A new independent evaluation raises fresh questions about ChatGPT Health’s emergency triage, after researchers tested whether the tool tells users to seek emergency care when clinicians say they should.
The study used clinician-written medical scenarios and measured how often the system recommended the right level of urgency, a basic safety check for any consumer-facing health guidance product.
OpenAI launched ChatGPT Health, a health-focused experience, in early 2026, and outside researchers have called for routine, independent audits as more people turn to large language models for medical guidance.
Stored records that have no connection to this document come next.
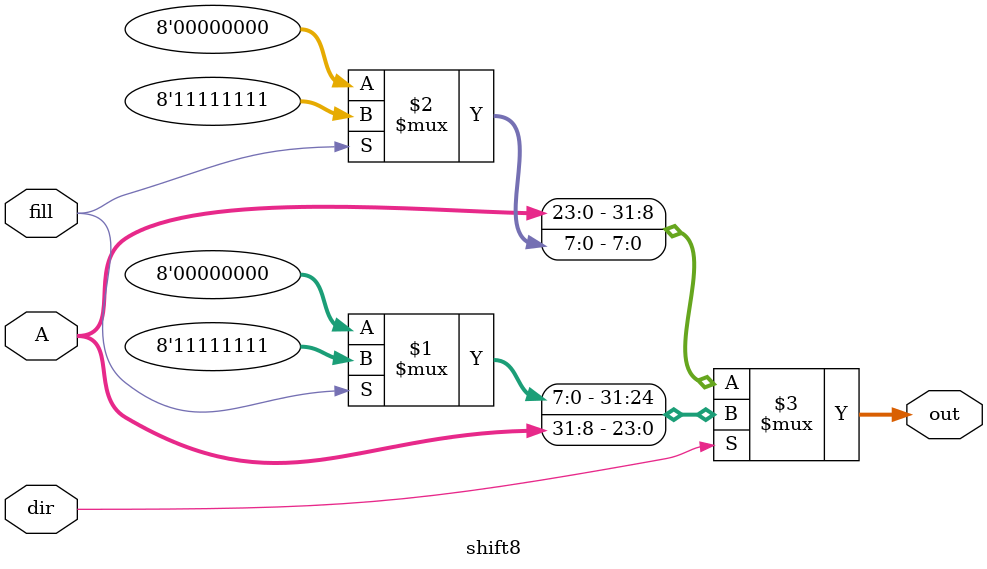
<source format=v>
module shift8(out, A, dir, fill);
    input [31:0] A;
    output [31:0] out;
    input dir, fill;
    
    // if dir is 0, shift left, else shift right
    // if fill is 1, fill with ones, else fill with zeros
    assign out = dir ? {fill ? 8'b11111111 : 8'b00000000, A[31:8]} : {A[23:0], fill ? 8'b11111111 : 8'b00000000};
endmodule
</source>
Results Show Under-Triage for Emergencies and Over-Triage for Healthy Cases
The paper, published in Nature Medicine, reports that among “gold-standard” emergency cases, the system under-triaged about 52% of scenarios. In practice, it often steered users toward non-emergency options even when physicians judged that the situation required emergency evaluation.
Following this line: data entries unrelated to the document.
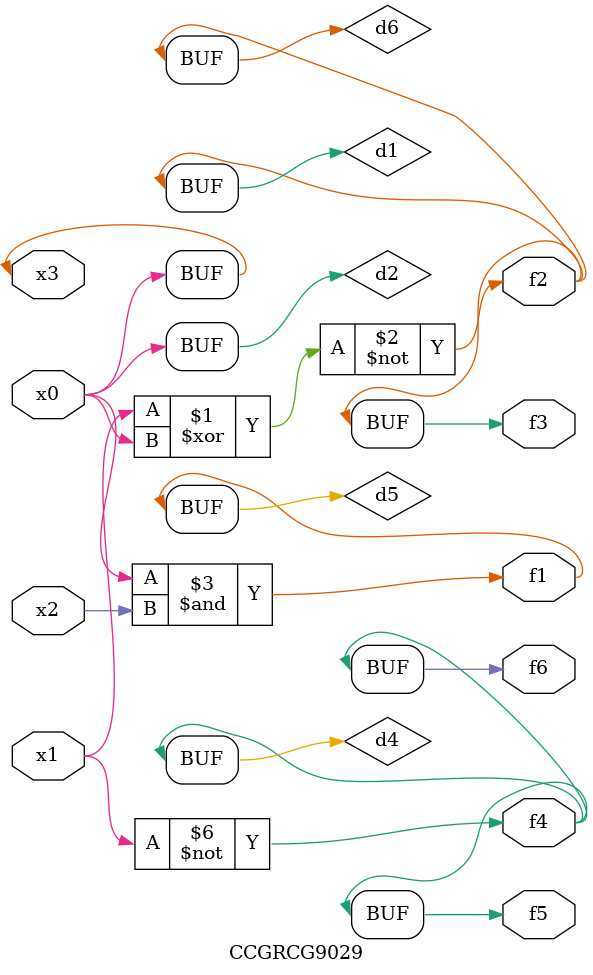
<source format=v>
module CCGRCG9029(
	input x0, x1, x2, x3,
	output f1, f2, f3, f4, f5, f6
);

	wire d1, d2, d3, d4, d5, d6;

	xnor (d1, x1, x3);
	buf (d2, x0, x3);
	nand (d3, x0, x2);
	not (d4, x1);
	nand (d5, d3);
	or (d6, d1);
	assign f1 = d5;
	assign f2 = d6;
	assign f3 = d6;
	assign f4 = d4;
	assign f5 = d4;
	assign f6 = d4;
endmodule

</source>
The same evaluation also found the opposite pattern in lower-risk scenarios. The tool frequently recommended high-acuity care for people described as healthy in the vignettes, which could create unnecessary pressure on emergency departments if users followed that advice.
Researchers framed the pattern as a safety issue at both extremes: missed emergencies on one end, and needless alarms on the other.
Context and “Anchoring” Shifted Recommendations
The evaluation also tested how contextual framing changes outputs. When a friend or family member minimized symptoms, a setup that can mirror real conversations at home, the model’s recommendations shifted in some borderline cases. The paper reports a strong association between this kind of minimizing context and a move toward less urgent guidance in edge situations.
That finding matters for real-world use because many people ask for advice while also adding reassurance from someone nearby, or they downplay symptoms to reduce worry. A triage tool has to resist that pull and stick to clinical warning signs, especially when users describe symptoms that clinicians treat as time-sensitive.
What the Findings Mean for Consumer Health AI
The researchers and outside experts cited in coverage argue that consumer health chatbots need clearer safety standards, more transparent testing, and stronger oversight before people rely on them for urgent decisions.
The study also points to a communication challenge. A chatbot can sound confident even when it misses nuance, and that tone can shape user behavior. For that reason, clinical groups often stress that AI tools should not replace professional evaluation, particularly for urgent symptoms.
OpenAI has said, in response to independent evaluations, that models change frequently and that simulated tests may not reflect typical real-world use. Even so, the paper’s authors and several commentators argue that ChatGPT Health’s emergency triage should meet a high bar because users may treat it as a first stop when they feel unsure or scared.